Ravages égaux dans l’un et l’autre cas, à plus ou moins long terme, à plus ou moins grande échelle. L’un a la paresse d’être humain, il voudrait renoncer à sa conscience, à ses lumières, dans l’espoir de la purifier, de lui redonner son innocence première, mais il ne gagne pas l’absolution espérée et perd par contre sa capacité à affronter la réalité – et n’oublions pas que tout retour à l’animalité est une dépréciation de l’animal, considéré comme un premier stade de l’humain. L’autre a la folie d’être humain, il voudrait dans une course avec tous ne cesser de se surpasser, de pousser au plus loin nos facultés. Il ne connaît comme mode de reconnaissance de l’autre que l’affirmation de sa supériorité et y consume sa compassion.
À ces maux, je ne répondrai que par un mot : l’humilité, savoir ne pas savoir.

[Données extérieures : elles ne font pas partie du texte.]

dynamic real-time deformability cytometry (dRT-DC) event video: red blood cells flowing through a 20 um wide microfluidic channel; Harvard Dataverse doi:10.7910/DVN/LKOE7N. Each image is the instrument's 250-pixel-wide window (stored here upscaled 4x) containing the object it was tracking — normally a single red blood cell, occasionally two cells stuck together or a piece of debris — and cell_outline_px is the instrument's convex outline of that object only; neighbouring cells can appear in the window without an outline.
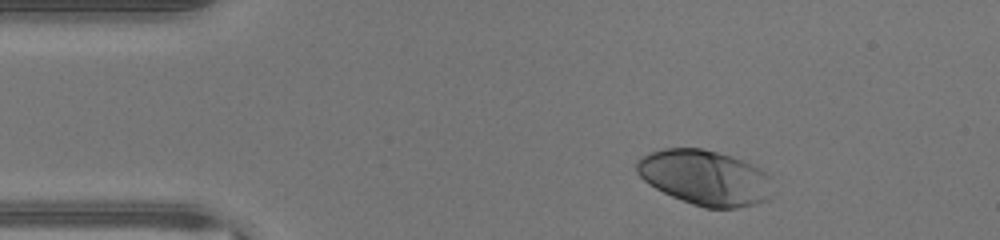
{"species": "human", "species_latin": "Homo sapiens", "temperature_condition": "warm", "stored_images_in_passage": 33, "camera_frame_rate_fps": 3000, "um_per_image_px": 0.085, "donor": {"sex": "male"}, "frame": {"image": 1, "passage_image": 1, "time_ms": 0.0, "image_size_px": [1000, 240], "cell_outline_px": [[768, 200], [736, 208], [704, 208], [692, 204], [672, 196], [648, 184], [636, 172], [636, 160], [652, 152], [664, 148], [700, 148], [732, 156], [756, 164], [768, 176]], "centroid_in_image_um": [59.88, 15.08], "position_along_channel_um": 25.1, "area_um2": 43.23}}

Ne pas connaître et pour y parvenir devoir apprendre, s’ingénier, trouver, inventer. Ne pas reconnaître et pour y parvenir devoir regarder, écouter, admettre, intégrer. Entre connaissance et reconnaissance, l’humanité se définit, non pas en ce qu’elle diffère des autres espèces, mais en ce qu’elle donne le meilleur de son espèce. Il est difficile de ne pas tomber dans l’un ou l’autre travers. J’ai l’impression que nous y tombons tous, ou dans l’un des deux, ou dans les deux alternativement, mais que certains arrivent à les marier et ils me servent de modèles.
L’humanité ne s’oppose pas à la bestialité, mais à la déshumanisation, à ce processus par lequel nous quittons l’espèce, le souci de l’ensemble et du divers pour la victoire d’un moi borné ou d’une totalité abstraite. Je ne sais si j’ai cerné, même d’une vague esquisse, l’essence de ce que nous sommes, mais j’aimerais qu’être humaine signifie cela : à la fois l’amour du prochain et l’amour du réel.